Extracted data entries
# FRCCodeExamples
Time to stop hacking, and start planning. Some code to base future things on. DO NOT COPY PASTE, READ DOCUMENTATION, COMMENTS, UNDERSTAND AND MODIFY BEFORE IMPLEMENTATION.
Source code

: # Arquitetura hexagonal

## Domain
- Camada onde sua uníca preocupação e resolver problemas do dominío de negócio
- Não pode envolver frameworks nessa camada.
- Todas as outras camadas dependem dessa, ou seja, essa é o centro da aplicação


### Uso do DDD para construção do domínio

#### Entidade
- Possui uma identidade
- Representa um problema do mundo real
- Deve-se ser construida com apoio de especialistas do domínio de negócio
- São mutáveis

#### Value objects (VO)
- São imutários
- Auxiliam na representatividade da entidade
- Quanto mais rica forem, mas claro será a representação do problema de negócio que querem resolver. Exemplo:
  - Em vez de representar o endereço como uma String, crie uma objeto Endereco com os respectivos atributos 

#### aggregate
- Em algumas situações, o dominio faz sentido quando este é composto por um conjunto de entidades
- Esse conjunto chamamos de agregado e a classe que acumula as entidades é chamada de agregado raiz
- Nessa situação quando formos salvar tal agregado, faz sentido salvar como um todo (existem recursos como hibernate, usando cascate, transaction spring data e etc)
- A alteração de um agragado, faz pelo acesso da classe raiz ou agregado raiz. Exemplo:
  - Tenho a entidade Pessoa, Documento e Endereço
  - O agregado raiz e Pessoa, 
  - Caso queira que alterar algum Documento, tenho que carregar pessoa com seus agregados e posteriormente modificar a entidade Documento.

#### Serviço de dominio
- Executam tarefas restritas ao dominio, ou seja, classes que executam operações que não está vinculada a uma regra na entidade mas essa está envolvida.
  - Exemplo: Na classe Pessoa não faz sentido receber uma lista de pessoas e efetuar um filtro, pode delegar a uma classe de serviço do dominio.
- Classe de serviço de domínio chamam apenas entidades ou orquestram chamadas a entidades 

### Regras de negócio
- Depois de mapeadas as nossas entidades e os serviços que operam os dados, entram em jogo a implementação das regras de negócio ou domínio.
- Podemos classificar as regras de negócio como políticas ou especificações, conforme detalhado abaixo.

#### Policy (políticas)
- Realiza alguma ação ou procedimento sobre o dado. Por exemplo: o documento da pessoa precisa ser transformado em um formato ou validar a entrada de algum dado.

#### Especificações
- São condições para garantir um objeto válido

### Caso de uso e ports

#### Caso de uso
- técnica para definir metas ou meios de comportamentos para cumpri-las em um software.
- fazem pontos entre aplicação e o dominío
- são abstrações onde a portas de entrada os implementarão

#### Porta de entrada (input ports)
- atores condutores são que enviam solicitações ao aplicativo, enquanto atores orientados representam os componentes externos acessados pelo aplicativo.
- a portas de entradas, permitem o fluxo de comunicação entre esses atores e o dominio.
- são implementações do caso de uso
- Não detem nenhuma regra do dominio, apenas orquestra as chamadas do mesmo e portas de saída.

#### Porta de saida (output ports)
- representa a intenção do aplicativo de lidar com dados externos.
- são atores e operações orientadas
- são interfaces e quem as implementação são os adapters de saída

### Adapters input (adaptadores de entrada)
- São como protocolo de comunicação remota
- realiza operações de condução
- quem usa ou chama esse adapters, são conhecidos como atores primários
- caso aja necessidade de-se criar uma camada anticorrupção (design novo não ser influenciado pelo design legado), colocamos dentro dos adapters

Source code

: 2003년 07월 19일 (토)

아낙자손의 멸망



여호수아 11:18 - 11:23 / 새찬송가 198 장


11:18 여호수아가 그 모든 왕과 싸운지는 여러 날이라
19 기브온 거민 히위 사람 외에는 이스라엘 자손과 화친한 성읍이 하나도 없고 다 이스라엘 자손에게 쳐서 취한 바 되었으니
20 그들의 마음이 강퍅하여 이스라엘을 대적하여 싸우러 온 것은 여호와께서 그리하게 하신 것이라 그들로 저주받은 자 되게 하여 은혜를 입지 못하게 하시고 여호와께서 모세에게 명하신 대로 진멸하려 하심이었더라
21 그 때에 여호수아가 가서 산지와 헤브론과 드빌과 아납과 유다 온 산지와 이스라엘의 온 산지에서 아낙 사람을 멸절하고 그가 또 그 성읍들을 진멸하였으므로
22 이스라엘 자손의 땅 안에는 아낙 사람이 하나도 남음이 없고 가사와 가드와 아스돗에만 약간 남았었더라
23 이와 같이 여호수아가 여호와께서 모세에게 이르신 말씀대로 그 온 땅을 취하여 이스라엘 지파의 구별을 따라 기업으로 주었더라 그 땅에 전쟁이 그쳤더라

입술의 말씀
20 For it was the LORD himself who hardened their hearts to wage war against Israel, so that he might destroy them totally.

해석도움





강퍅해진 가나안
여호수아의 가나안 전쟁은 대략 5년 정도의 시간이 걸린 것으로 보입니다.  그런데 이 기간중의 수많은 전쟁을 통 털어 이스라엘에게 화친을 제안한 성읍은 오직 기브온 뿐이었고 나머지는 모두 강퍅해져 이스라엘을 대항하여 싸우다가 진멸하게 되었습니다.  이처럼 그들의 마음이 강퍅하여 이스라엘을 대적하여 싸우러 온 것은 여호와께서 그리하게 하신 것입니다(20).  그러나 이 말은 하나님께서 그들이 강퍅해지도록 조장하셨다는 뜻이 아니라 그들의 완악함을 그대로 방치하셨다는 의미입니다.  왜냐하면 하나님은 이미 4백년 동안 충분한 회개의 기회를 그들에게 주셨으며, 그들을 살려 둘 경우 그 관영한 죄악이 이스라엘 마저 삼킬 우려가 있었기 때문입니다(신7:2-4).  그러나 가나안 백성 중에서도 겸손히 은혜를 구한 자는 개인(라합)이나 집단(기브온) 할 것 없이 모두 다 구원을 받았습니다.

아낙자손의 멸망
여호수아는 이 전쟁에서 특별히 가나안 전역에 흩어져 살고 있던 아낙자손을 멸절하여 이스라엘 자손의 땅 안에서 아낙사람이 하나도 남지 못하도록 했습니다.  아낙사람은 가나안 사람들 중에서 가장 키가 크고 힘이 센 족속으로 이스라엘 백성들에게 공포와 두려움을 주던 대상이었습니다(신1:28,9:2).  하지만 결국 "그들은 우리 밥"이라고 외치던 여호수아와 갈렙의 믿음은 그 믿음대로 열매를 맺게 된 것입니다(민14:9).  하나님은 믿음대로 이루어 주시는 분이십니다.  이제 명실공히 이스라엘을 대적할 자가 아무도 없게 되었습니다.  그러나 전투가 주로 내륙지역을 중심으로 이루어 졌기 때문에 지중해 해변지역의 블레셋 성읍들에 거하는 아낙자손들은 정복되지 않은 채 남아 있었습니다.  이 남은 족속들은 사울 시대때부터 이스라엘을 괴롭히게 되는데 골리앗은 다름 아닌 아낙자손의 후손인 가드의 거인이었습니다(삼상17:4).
...
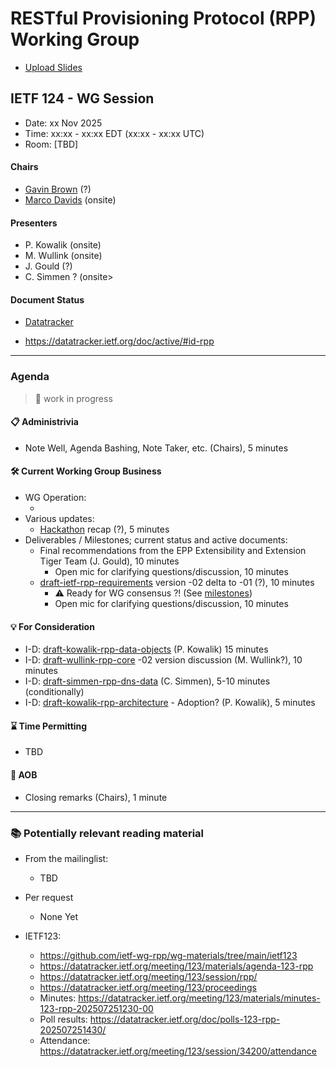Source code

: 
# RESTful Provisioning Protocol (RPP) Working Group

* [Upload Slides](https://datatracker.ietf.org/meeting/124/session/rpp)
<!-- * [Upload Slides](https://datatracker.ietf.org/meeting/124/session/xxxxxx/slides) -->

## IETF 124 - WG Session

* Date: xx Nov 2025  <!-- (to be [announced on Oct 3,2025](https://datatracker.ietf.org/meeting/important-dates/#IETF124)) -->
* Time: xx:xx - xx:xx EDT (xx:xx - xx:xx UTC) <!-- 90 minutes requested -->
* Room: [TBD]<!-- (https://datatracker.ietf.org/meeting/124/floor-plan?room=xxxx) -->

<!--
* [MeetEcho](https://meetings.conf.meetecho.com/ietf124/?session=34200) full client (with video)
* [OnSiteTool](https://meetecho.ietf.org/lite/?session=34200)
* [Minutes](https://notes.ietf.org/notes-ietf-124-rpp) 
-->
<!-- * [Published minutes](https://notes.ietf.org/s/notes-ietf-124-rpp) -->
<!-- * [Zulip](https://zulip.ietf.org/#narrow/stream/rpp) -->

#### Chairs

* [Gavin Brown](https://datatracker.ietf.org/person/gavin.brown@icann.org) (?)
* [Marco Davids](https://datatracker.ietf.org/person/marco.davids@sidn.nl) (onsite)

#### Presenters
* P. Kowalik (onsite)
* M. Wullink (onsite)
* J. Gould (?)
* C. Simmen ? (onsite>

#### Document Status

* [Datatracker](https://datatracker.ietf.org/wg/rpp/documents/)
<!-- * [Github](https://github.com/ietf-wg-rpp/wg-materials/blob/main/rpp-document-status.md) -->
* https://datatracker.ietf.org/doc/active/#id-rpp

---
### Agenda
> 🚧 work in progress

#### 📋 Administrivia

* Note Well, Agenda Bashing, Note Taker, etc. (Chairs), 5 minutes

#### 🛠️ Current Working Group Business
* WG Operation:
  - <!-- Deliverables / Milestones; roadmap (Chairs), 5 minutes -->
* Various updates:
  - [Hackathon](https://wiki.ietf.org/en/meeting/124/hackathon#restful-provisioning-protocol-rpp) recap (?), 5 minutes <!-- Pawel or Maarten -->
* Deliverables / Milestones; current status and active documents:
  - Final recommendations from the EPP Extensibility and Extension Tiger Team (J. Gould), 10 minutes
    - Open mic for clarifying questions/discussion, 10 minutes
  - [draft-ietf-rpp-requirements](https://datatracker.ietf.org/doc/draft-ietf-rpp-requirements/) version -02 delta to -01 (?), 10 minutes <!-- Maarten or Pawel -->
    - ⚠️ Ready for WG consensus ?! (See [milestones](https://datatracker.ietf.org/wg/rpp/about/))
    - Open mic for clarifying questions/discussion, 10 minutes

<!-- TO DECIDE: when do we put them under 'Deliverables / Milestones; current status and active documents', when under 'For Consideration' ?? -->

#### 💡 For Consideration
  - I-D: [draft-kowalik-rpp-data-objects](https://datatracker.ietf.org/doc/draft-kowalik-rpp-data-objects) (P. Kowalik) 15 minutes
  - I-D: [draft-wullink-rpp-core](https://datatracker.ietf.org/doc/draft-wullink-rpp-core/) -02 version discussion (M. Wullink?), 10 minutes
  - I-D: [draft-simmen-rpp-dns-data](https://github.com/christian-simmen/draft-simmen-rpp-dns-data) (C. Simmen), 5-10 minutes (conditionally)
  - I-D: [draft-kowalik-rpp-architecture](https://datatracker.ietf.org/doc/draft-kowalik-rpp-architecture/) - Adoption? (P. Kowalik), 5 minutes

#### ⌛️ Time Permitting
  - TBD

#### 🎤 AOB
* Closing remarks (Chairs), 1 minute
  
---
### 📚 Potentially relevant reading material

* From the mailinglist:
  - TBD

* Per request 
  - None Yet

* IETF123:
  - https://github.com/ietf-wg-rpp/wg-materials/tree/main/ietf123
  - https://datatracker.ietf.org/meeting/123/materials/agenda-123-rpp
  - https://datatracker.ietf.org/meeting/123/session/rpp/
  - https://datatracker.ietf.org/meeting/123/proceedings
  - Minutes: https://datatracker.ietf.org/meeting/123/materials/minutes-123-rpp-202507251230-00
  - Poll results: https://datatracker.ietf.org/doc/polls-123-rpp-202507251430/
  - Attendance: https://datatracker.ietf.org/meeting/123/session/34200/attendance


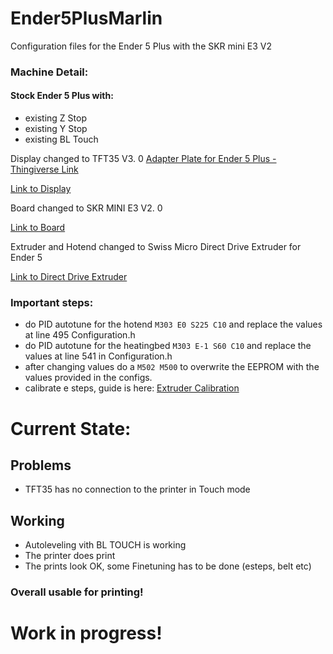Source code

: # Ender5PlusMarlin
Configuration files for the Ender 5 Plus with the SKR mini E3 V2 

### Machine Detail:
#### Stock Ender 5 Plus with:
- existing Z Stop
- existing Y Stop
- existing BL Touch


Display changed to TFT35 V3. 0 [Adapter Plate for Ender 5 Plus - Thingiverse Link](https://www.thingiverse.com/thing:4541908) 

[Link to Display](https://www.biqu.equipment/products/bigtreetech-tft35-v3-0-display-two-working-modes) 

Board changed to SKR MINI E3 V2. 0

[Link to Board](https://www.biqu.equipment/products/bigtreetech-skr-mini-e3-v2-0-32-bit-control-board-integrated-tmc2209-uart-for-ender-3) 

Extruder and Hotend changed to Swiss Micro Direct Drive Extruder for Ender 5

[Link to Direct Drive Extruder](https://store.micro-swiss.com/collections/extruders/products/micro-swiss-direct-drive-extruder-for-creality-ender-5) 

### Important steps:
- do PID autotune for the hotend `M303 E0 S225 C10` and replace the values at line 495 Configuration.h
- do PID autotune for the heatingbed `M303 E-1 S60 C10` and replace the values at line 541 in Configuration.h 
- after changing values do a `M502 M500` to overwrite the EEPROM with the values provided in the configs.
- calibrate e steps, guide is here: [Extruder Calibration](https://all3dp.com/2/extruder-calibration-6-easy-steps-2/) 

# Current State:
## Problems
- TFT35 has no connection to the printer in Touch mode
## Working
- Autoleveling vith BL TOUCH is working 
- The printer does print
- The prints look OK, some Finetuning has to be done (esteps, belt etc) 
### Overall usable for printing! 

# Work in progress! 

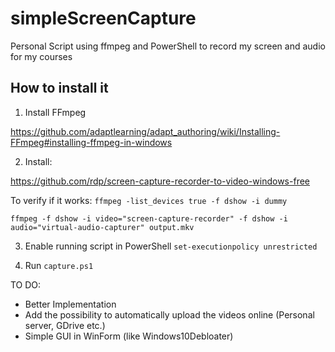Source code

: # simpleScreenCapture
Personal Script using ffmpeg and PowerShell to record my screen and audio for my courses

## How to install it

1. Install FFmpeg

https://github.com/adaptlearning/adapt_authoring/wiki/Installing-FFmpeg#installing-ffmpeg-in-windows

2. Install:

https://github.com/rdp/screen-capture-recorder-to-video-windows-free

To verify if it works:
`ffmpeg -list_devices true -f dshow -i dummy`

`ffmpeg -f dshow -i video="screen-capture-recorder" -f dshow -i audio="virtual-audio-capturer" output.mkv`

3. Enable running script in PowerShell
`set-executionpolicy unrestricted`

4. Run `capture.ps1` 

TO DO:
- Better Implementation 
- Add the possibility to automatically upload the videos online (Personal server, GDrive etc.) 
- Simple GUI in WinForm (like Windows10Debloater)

## Request
Find the lines above that contain the word "quando" and collect them.

## Output below
- Em algumas situações, o dominio faz sentido quando este é composto por um conjunto de entidades
- Nessa situação quando formos salvar tal agregado, faz sentido salvar como um todo (existem recursos como hibernate, usando cascate, transaction spring data e etc)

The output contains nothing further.